Real Estate News | Commercial Real Estate
General Growth Properties' Piggy Bank is Low as Debt Piles Up
By Alex Finkelstein | February 24, 2009 2:33 PM ET
(CHICAGO, IL) -- Think your bank checking account is sick? Take a look at the balance sheet General Growth Properties disclosed today.
The Chicago-based owner and manager of 200 shopping centers totaling 200 million square feet in 44 states owes about $1.179 billion and had only $168,993 in cash in the till as it started the year in 2009.
That is still better than December 2007 when it had only $99,534 on hand.
Lenders could demand payment on another $4.09 billion in unpaid loans.
The Ilinois REIT has an additional $1.44 billion of consolidated mortgage debt and about $595 million of unsecured bonds scheduled to mature in the balance of 2009 that remains to be refinanced, repaid or extended.
"However, our lenders have not yet exercised any of their remedy rights with respect to such debt," says General Growth chairman and CEO John Bucksbaum.
However, he cautions, "In the event that we are unable to extend or refinance our near and intermediate term loan maturities, we may be required to seek legal protection from our creditors,"
Which means, Chapter 11 protection under the U.S. Bankruptcy Law.

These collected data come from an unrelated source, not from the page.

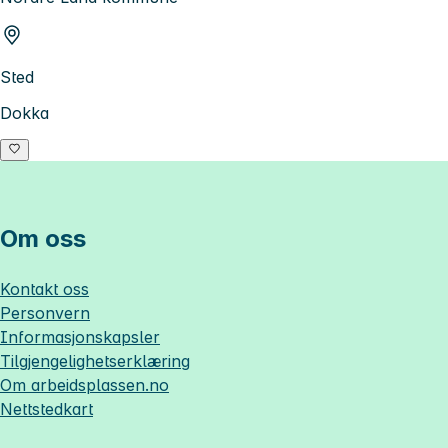
Sted
Dokka
Om oss
Kontakt oss
Personvern
Informasjonskapsler
Tilgjengelighetserklæring
Om
arbeidsplassen.no
Nettstedkart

The company isn't optimistic on winning payment extensions.
"The refinancing market remains at a standstill," according to General Growth's prepared statement today. "We are considering all strategic alternatives and are continuing our discussions with our lenders."

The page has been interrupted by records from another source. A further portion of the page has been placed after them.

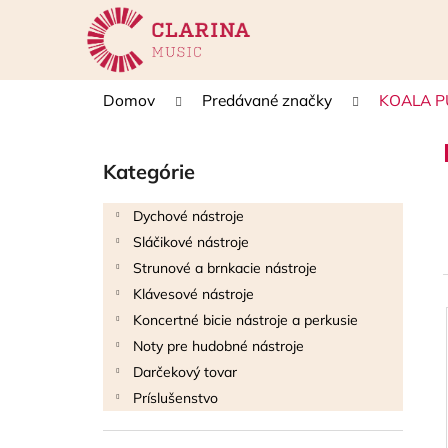
K
Prejsť
na
o
obsah
Späť
Späť
š
do
do
í
Domov
Predávané značky
KOALA P
k
obchodu
obchodu
B
o
Kategórie
Preskočiť
č
kategórie
n
Dychové nástroje
ý
Sláčikové nástroje
p
Strunové a brnkacie nástroje
a
Klávesové nástroje
n
Koncertné bicie nástroje a perkusie
e
i
Noty pre hudobné nástroje
l
Darčekový tovar
i
Príslušenstvo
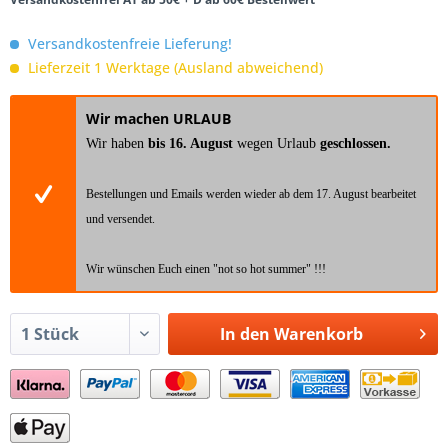
Versandkostenfreie Lieferung!
Lieferzeit 1 Werktage (Ausland abweichend)
Wir machen URLAUB
Wir haben
bis 16. August
wegen Urlaub
geschlossen.
Bestellungen und Emails werden wieder ab dem 17. August bearbeitet
und versendet.
Wir wünschen Euch einen "not so hot summer" !!!
In den
Warenkorb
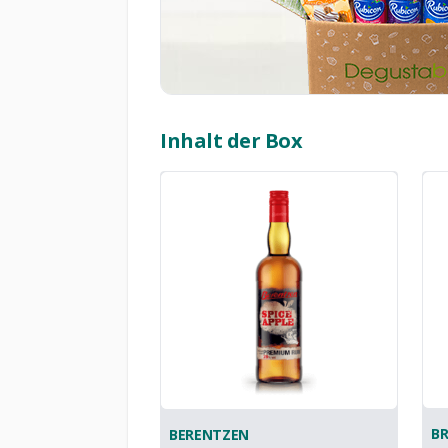
Inhalt der Box
B
BERENTZEN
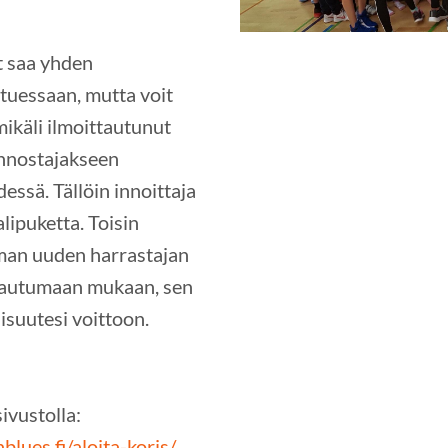
t saa yhden
tuessaan, mutta voit
 mikäli ilmoittautunut
 innostajakseen
essä. Tällöin innoittaja
lipuketta. Toisin
man uuden harrastajan
ttautumaan mukaan, sen
suutesi voittoon.
ivustolla:
lues.fi/aloita-koris/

Additionally, the company has suspended its cash dividend to shareholders, halted or slowed nearly all of our development and redevelopment projects, "systematically engaged" in certain cost reduction or efficiency programs, reduced its workforce by over 20% and sold certain non-mall assets.
Here are the highlights of General Growth Properties' year-end 2008 report to shareholders and the Security and Exchange Commission:
Core Funds From Operations (Core FFO) per fully diluted share for the fourth quarter of 2008 were $0.72, Funds From Operations (FFO) per fully diluted share were $0.70 and Earnings per share - diluted (EPS) were zero.
For the full year 2008, Core FFO was $2.83, FFO was $2.72 and EPS was $0.10.
(Note: Core FFO is defined as Funds From Operations excluding the Real Estate Property Net Operating Income (NOI) from the Master Planned Communities segment and the (provision for) benefit from income taxes.)
Core FFO for the fourth quarter of 2008 was $231.0 million, or $0.72 per fully diluted share, as compared to $271.2 million, or $0.92 per fully diluted share, for the fourth quarter of 2007.
"While the aggregate of minimum rents and tenant recoveries remained essentially flat for the quarter, overall declines in the general economy, and the retail market specifically , impacted our retail properties causing revenue reductions in overage rents and other income (for items including promotion, sponsorship, and parking income)," says Bucksbaum.
Net Operating Income declined 2.4% from the $718.9 million reported for the fourth quarter of 2007 to $701.8 million for the fourth quarter of 2008. This reduction in NOI is primarily due to decreased revenue primarily due to declines in overage rents and other income.
Comparable NOI from consolidated properties decreased 4.1% in the fourth quarter of 2008 versus the fourth quarter of 2007.
Revenues from consolidated properties declined approximately 3.2% for the fourth quarter of 2008, or approximately $27.5 million, to $840.5 million as compared to $868.0 million for the same period in 2007 primarily due to declines in overage rent and other income.
Revenues from unconsolidated properties at the Company's ownership share declined slightly for the fourth quarter 2008 as compared to the fourth quarter of 2007, to $162.2 million from $163.2 million.
Comparable tenant sales, on a trailing twelve month basis, decreased 3.8% compared to the same period last year.
Sales per square foot, on a trailing 12-month basis, decreased 4.2% compared to the same period last year.
Retail Center occupancy decreased to 92.5% at December 31, 2008 from 93.8% at December 31, 2007.
Land sale revenues for the fourth quarter of 2008 were $35.5 million for consolidated properties and $18.1 million for unconsolidated properties, compared to $31.5 million and $15.5 million, respectively, for the fourth quarter of 2007.
Increases in land sale revenues reflect bulk sales of lots in 2008 as overall demand for individual lots remained weak, "a condition that is expected to continue into 2009," says Bucksbaum.
NOI, before the provision for impairment, from the Master Planned Communities segment for the fourth quarter of 2008 was $5.7 million for consolidated properties and $7.9 million for unconsolidated properties, as compared to $7.7 million and $2.2 million, respectively, in the fourth quarter of 2007.
"Given the uncertainties concerning our ability to refinance maturing loans and the impact of potential strategic alternatives, we will not provide Core FFO guidance for 2009 at this time," says the General Growth Properties chairman.